The law seems poised to survive court challenges, the group's lawyers said, since it's modeled after Denver laws that have worked before, including one that decriminalized marijuana back in 2007; and another that instructed the city not to enforce some federal immigration laws — so-called Sanctuary City laws.

If anything, the organizers were tamping enthusiasm, not stoking it, by telling volunteers not to debate prohibitionists.

"You're only getting signatures to get it on the ballot," Joey Gallagher, vice president of the Denver Psychedelic Club, reminded the volunteers, "you're not there to convince anyone of the stoned ape theory or that mushrooms are going to save the planet."

Many volunteers, when asked why they supported mushrooms, talked grandly about taking power back over medicines, disrupting Big Pharma, or expunging past drug convictions. A student named David Berger said he was motivated by libertarian principles; psychedelics are correlated with anti-authoritarianism. And student Grant Hobbes by the evidence that psilocybin is correlated with lower domestic violence. They loved the fact that if mushrooms can only get to the ballot, then the mayor and the media and maybe your parents will have to say the words "psilocybin mushrooms," which they'd count as a win in itself.
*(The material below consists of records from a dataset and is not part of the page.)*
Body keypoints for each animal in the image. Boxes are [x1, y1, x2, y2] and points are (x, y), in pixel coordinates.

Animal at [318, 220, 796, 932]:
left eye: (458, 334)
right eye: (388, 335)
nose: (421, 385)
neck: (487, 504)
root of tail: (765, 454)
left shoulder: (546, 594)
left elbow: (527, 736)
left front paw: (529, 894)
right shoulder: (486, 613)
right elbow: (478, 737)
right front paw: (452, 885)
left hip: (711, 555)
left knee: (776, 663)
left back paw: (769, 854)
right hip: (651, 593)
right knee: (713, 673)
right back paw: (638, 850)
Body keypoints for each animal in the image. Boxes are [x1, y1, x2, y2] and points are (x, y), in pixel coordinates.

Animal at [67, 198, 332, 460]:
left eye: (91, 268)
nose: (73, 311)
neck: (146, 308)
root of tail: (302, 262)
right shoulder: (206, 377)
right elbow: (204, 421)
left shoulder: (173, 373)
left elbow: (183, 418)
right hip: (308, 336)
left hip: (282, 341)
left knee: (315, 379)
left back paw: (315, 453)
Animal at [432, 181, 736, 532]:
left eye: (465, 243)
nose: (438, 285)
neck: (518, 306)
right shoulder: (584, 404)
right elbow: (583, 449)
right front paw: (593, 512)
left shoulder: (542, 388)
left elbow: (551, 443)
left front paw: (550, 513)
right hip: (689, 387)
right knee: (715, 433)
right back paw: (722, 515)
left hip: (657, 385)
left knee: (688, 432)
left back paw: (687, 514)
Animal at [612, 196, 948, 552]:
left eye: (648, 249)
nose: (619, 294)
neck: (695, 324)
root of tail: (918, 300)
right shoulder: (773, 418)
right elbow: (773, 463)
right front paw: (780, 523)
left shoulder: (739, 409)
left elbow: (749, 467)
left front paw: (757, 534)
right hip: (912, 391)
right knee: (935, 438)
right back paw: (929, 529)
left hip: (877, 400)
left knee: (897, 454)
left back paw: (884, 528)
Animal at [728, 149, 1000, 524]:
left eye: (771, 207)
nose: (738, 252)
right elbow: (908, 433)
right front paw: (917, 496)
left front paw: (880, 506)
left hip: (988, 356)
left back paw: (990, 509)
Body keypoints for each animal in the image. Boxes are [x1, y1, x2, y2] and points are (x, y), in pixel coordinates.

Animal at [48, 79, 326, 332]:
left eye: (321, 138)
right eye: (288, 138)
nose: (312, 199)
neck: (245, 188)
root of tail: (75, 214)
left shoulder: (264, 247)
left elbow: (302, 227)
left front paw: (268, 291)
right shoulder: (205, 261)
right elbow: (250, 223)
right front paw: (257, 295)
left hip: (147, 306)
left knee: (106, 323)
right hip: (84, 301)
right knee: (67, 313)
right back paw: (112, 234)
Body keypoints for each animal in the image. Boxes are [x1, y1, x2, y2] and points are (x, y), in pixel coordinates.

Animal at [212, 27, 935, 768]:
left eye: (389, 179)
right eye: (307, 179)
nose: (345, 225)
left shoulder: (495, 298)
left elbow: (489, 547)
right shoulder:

Volunteers said they planned to go to farmers markets or patrol the local universities, Bryan Utesch was so stoked he exited the meeting and bolted straight toward 16th Street, Denver's premier pedestrian mall, with his musical buddies from Gas and Snacks. Even though Utesch is registered in Fort Collins — any citizen can collect signatures, no matter where they live, but only residents of Denver city proper can sign it  — Utesch was considering moving to Denver just to vote "yes." In fact, he was so dedicated he travelled down to Denver the weekend before for the meeting — before realizing he had the wrong date.

Utesch gathered signatures into the night.

"I get such a feeling of hope from this," Utesch said.

"Are you registered to vote in Denver?" Utesch asked another dude. That dude said "Woo!" to mushrooms, over a soundtrack from Gas and Snacks — minus their accordion player.  

[Cover photo: Bryan Utesch, volunteer for Decriminalize Denver, asks for signatures for a vote to decriminalize mushrooms from, left to right, Idalis Saucedo, 20, Alexa Saucedo, 19 and Xochitl Avila, 20.]